Sportsmanship

Sportsmanship:

From Sly, this beautiful tale of the joyous spirit of the game:

And then the senior did something she had never done before -- even in batting practice. The career .153 hitter smashed the next pitch over the center field fence for an apparent three-run home run.

The exuberant former high school point guard sprinted to first. As she reached the bag, she looked up to watch the ball clear the fence and missed first base. Six feet past the bag, she stopped abruptly to return and touch it. But something gave in her right knee; she collapsed on the base path.

"I was in a lot of pain," she told The Oregonian on Tuesday. "Our first-base coach was telling me I had to crawl back to first base. 'I can't touch you,' she said, 'or you'll be out.
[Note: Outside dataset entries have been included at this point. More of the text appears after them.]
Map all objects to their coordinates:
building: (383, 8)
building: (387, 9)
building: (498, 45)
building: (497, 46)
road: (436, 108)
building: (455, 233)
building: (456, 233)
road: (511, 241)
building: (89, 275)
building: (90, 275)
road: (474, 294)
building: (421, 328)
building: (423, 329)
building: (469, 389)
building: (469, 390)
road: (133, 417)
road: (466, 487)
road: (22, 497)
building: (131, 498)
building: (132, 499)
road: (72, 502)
I can't help you.' "

Tucholsky, to the horror of teammates and spectators, crawled through the dirt and the pain back to first.

Western coach Pam Knox rushed onto the field and talked to the umpires near the pitcher's mound. The umpires said Knox could place a substitute runner at first. Tucholsky would be credited with a single and two RBIs, but her home run would be erased.
This, however, was not to be.
Mallory Holtman is the greatest softball player in Central Washington history. Normally when the conference's all-time home run leader steps up to the plate, Pam Knox and other conference coaches grimace.

But on senior day, the first baseman volunteered a simple, selfless solution to her opponents' dilemma: What if the Central Washington players carried Tucholsky around the bases?

The umpires said nothing in the rule book precluded help from the opposition. Holtman asked her teammate junior shortstop and honors program student Liz Wallace of Florence, Mont., to lend a hand. The teammates walked over and picked up Tucholsky and resumed the home-run walk, pausing at each base to allow Tucholsky to touch the bag with her uninjured leg.

"We started laughing when we touched second base," Holtman said. "I said, 'I wonder what this must look like to other people.' "

Holtman got her answer when they arrived at home plate. She looked up and saw the entire Western Oregon team in tears.

"My whole team was crying," Tucholsky said. "Everybody in the stands was crying. My coach was crying. It touched a lot of people."
Thereby they granted their opponents an advantage in the contest, and won a greater victory.
Bodily vigor is good, and vigor of intellect is even better, but far above both is character. It is true, of course, that a genius may, on certain lines, do more than a brave and manly fellow who is not a genius; and so, in sports, vast physical strength may overcome weakness, even though the puny body may have in it the heart of a lion.

But, in the long run, in the great battle of life, no brilliancy of intellect, no perfection of bodily development, will count when weighed in the balance against that assemblage of virtues, active and passive, of moral qualities, which we group together under the name of character.... If rowing or foot-ball or base-ball is treated as the end of life by any considerable section of a community, then that community shows itself to be in an unhealthy condition. If treated as it should be — that is, as good, healthy play — it is of great benefit, not only to the body, but in its effect upon character.

-Theodore Roosevelt

Here are some young ladies who understood that, and got it right.